Posted by Dinah on June 28, 2006, at 11:00:57

In reply to Re: Continuing discussion of PD's--happyflower » Dinah, posted by happyflower on June 28, 2006, at 10:19:07

Nope. You can experience IBS and migraines without anxiety. Stress makes them more likely. But migraines can also be triggered by hormones, by flickering lights, by lack of sleep. My neurologist said that they are currently believed to be caused by a cascade of serotonin.

There's a stereotype of IBS being part of anxiety, but I think maybe it could just be a common root cause. I *think* IBS is caused by an excess of serotonin in the gut.

I'm not sure that you can make the temporary/permanent distinction so easily. For any number of people depression, manic depression, and anxiety can be a recurring and chronic condition.

And BPD is often "outgrown".

Also, people can change their coping mechanisms. It's just not easy.

My point is that "personality disorders" is an unnecessarily judgemental assessment.

As far as myself... If I read Linehan's description of the inner life of a person with borderline personality disorder I stand up and shout "THAT'S ME!!!!". However, thus far my pdocs in my adulthood have ruled out borderline personality disorder as a diagnosis despite my occasional cutting. I tend to use different coping mechanisms. Instead of having a life marked by instability, my life is marked by excessive attachment to stability. That's my coping mechanisms.

Which goes back to my same argument. I think in many ways I should be treated as a person with borderline personality disorder, especially medically. But in terms of coping mechanisms, I use a different set of coping mechanisms. So in my imaginary perfect DSM world my diagnosis would read something like

Axis I: Anxiety disorder, OCD and unspecified. Mood disorder, affective instability.

Axis II: Coping mechanisms involve excessive clinging to stability, overeating, dissociation, and occasionally cutting.

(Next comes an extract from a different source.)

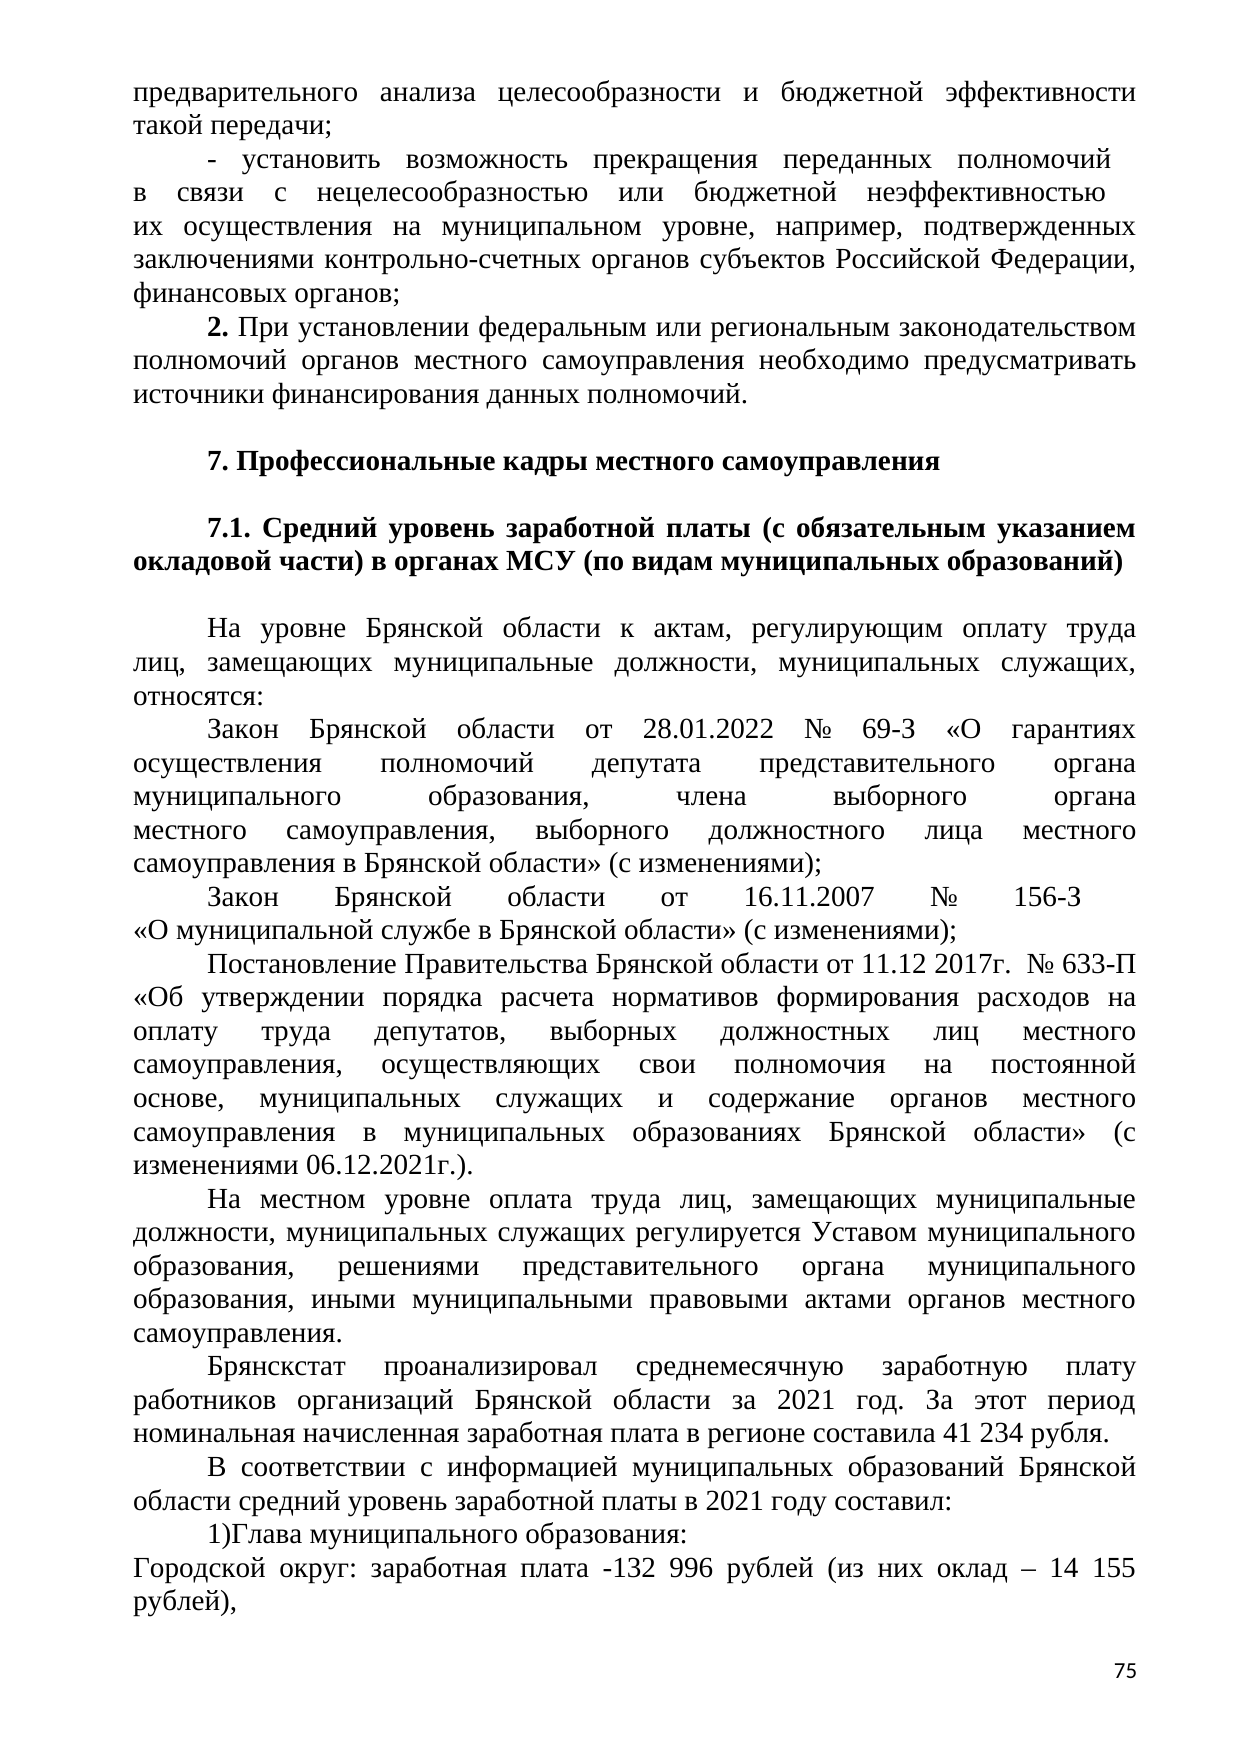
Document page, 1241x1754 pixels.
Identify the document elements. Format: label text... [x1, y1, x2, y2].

Treatment plan: Treat the underlying anxiety and affective instability with medications. Therapy would involve learning anxiety and affective instability control techniques such as guided visualization, progressive relaxation, biofeedback, and breathing exercise. In addition therapy would target finding better coping mechanisms than the ones currently used.

Doesn't that sound much better than a Personality Disorder with not much of a positive prognosis?